Multivac launches entry-level X-ray inspection machine

By Joseph James Whitworth

- Last updated on GMT

Multivac's Baseline I 100
Multivac's Baseline I 100

Related tags X-ray inspection systems Metal detector

Multivac Marking & Inspection has launched an entry-level X-ray inspection system at Anuga FoodTec 2015.

The Baseline I 100 works with a durable diode array whose resolution of 0.4mm ensures detection of small foreign bodies in packaging.

In the standard version, the machine stores the parameters of up to 100 products.

An extended software package can store more parameters and evaluate metering, completeness and fill level control.

Entry level X-ray machine

Tobias Schröder, product manager for Multivac marking and inspection systems, said customers need an X-ray machine to ensure they detect all contaminants.

“It is a compact entry model with a belt width of 300mm and the scan height is 120mm. The speed of the machine goes up to 60 metres per minute and it is able to detect 200 packs per minute,” ​he told FoodQualityNews at Anuga FoodTec in Cologne.

“We can find contaminations from 0.4mm so it’s possible to detect glass, metal, stainless steel for example, with this X-ray system.

“If you look to metal detection it is cheap and easy, if you switch over to an X-ray system it is more expensive.
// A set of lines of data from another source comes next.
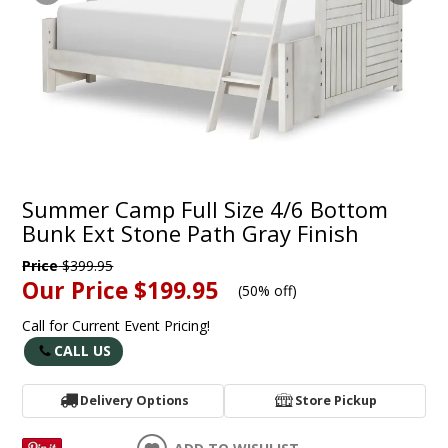
Summer Camp Full Size 4/6 Bottom
Bunk Ext Stone Path Gray Finish
Price
$399.95
Our Price
$199.95
(
50% off
)
Call for Current Event Pricing!
CALL US
Delivery Options
Store Pickup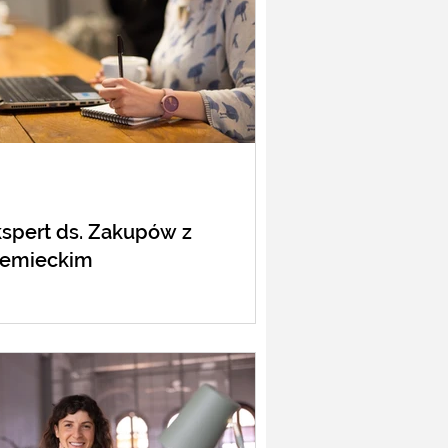
spert ds. Zakupów z
iemieckim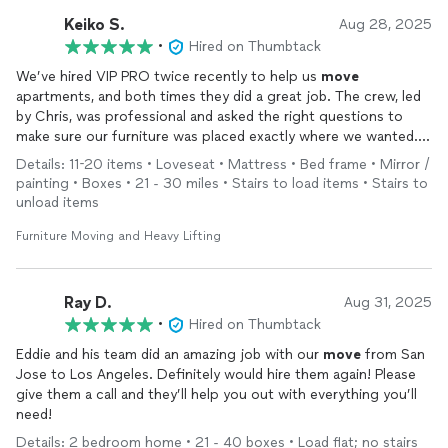
Keiko S.
Aug 28, 2025
•
Hired on Thumbtack
We’ve hired VIP PRO twice recently to help us
move
apartments, and both times they did a great job. The crew, led
by Chris, was professional and asked the right questions to
make sure our furniture was placed exactly where we wanted.
They worked quickly, wrapped everything carefully, and
moved
Details: 11-20 items • Loveseat • Mattress • Bed frame • Mirror /
it all without damage.
painting • Boxes • 21 - 30 miles • Stairs to load items • Stairs to
unload items
There was an issue with one crew member not pulling his
weight, but I spoke with Alex at the office and he handled it
Furniture Moving and Heavy Lifting
right away. He listened, responded promptly, and made sure
things were taken care of.
Ray D.
Aug 31, 2025
Overall, we had a very positive experience with VIP PRO. Thanks
•
Hired on Thumbtack
to the team for all their hard work!
Eddie and his team did an amazing job with our
move
from San
Jose to Los Angeles. Definitely would hire them again! Please
give them a call and they’ll help you out with everything you’ll
need!
Details: 2 bedroom home • 21 - 40 boxes • Load flat; no stairs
This machine, an entry model, is nearly two times a metal detector cost-wise but in the past it was three or four times.

“This is made for our food customers, it is specially for, we say the white area, for the clean area with its hygienic design so water will not stay on the frame.”

The compact model is IP 65 rated and is suitable for monitoring of primary and secondary packaging.

Not just contamination detection

Multivac said the use of X-ray inspection systems allows for full control of the packaged products, because it detects a variety of materials.

If the beam hits a foreign body which has a higher density than the package contents, it can be seen as a dark spot on the image.

This is the case when there is metal, glass, bone, stone, ceramic or dense plastics in the food material and air inclusions, cracks or voids are visible as bright areas on the display.

X-ray inspection can be used to determine if individual pieces are damaged in packaging, whether products are missing or if the fill level is correct.

Schröder said different types of reject methods can be used with the machine.

“I like the pusher because it is very fast and it can push upper weights with more than 1,000g what can't be done by an air nozzle for example. The latter goes up to maximum 400g. You can also have a diverter but that is a little bit slower.

“It is also possible to have a hinged conveyor but this is a little bit slower. However, if you produce in two lanes, which is possible with this machine, then you need something like that.”

The machine has a 15-inch colour touch screen which also serves as the control panel.

“You see how many packs you have detected in this batch, how many contaminations you have had and the speed,” ​said Schröder.

“If you have a contamination you get the pictures from the packs and this is something you cannot get on a metal detector. So you can see the contamination and find out what is the problem.”

X-ray inspection systems – unlike metal detectors – are unaffected by vibration, temperature and humidity changes, or by the salt and acid content of a product. 

The biggest advantage is independence from electric and magnetic fields which make it possible to detect non-metallic and organic materials and examine contents of packaging containing metallic particles.